Today the area is an industrial zone crammed with smoking factories, far removed from its ancient past. But it was here that one of the most significant battles in history was fought. On the banks of a small river, Alexander assembled his force. He had chosen the site carefully, a narrow plain hemmed between mountains and sea, to prevent the Persians from using their vastly greater numbers. I remember walking around the area, armed with the ancient writers who described the battle, trying to make sense of the landscape.
As was usual, Alexander himself led the charge at the head of his finest cavalry, a true leader who showed his men the way. He aimed right at the heart of the opposing army to Darius himself. The scene is immortalised in a mosaic found at Pompeii. Alexander gallops steely eyed straight for the Persian Great King, who turns tail and flees as fast as he can. One of the ancient authors, Diodorus Siculus, wrote:
‘More than achieving victory over the Persians, Alexander wished to be the personal instrument of victory’. It is a telling insight into the nature and personality of this legendary figure.

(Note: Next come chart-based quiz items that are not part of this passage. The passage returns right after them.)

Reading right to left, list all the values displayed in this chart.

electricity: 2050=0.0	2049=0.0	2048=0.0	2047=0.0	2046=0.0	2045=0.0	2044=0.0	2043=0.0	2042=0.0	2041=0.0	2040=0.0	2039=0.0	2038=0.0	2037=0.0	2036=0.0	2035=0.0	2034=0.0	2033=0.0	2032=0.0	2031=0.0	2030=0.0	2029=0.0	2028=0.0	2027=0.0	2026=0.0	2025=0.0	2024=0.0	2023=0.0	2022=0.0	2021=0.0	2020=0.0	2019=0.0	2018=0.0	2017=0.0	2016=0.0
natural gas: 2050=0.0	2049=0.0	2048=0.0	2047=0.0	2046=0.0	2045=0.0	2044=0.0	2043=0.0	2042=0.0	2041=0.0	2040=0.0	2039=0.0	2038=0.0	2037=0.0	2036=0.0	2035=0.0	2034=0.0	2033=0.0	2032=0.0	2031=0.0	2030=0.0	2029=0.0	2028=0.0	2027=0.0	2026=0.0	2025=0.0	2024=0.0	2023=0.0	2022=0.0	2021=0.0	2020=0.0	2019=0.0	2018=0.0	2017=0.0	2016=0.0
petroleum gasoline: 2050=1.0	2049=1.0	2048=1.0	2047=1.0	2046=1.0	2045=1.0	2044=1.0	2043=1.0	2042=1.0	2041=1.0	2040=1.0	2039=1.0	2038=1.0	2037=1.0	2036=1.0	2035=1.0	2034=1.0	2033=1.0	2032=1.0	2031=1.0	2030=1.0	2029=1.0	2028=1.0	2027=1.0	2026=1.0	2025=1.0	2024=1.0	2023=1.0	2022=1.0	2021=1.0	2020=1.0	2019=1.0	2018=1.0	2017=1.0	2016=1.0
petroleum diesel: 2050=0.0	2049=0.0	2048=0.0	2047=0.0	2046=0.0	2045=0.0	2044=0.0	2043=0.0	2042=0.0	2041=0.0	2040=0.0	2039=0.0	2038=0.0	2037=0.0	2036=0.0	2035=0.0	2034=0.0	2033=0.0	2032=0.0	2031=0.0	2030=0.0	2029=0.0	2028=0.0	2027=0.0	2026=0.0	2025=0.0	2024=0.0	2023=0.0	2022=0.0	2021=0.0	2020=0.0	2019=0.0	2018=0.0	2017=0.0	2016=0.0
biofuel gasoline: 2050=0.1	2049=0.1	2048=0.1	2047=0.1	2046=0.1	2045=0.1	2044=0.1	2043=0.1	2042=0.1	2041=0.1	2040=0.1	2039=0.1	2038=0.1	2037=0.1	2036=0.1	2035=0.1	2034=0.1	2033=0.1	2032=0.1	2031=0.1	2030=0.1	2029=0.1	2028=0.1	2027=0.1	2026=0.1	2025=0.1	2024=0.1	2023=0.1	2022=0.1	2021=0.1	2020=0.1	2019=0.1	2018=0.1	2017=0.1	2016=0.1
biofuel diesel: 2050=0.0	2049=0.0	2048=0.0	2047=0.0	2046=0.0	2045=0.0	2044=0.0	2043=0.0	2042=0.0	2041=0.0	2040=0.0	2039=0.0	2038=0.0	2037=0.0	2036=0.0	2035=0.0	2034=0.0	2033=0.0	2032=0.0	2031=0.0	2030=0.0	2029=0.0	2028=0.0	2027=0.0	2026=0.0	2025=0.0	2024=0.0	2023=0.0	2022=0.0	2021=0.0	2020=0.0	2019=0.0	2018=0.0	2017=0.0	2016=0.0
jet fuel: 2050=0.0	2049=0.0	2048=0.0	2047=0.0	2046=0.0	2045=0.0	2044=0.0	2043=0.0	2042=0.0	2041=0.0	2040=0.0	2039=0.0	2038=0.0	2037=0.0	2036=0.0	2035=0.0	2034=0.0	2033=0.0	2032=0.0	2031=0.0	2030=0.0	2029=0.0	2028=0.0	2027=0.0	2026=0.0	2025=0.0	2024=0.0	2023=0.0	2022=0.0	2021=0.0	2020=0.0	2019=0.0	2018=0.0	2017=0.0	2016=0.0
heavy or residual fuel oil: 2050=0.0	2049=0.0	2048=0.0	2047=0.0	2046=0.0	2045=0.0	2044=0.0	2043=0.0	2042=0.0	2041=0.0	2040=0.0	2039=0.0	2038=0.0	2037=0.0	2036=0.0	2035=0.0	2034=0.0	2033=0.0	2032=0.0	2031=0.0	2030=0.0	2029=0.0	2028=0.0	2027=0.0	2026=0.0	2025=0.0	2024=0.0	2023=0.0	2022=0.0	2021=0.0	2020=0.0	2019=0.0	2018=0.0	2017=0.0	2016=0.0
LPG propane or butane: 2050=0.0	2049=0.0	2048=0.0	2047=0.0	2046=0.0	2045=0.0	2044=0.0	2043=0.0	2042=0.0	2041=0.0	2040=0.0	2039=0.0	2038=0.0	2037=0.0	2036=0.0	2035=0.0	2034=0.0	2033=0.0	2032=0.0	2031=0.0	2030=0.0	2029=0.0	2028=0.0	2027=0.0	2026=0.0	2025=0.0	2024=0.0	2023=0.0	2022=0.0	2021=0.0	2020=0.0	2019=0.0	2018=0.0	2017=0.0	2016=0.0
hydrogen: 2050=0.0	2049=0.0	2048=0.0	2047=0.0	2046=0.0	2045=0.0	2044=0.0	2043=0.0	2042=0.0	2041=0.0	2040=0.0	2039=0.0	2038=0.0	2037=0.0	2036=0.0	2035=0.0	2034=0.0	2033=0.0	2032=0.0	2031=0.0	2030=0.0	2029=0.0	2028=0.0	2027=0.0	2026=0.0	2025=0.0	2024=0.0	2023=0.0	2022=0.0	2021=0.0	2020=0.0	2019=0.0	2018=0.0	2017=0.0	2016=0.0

My walk finished just a few miles south of the site of the battle at the city of Iskenderun, named after a city Alexander founded here in commemoration of the battle. Four and a half months and 2,000 miles after setting off on foot from Troy, I could not believe my journey had finished. The myriad ancient cities I had seen were embedded in my memory, but what remains foremost in my mind is the sincere friendship of the Turkish people, extended constantly to a weary traveller far from home. Every single day I was welcomed into their homes and showered with kindness and hospitality. Though just a brief affair, it was passionate in the extreme, and left me madly in love with the land that is Turkey.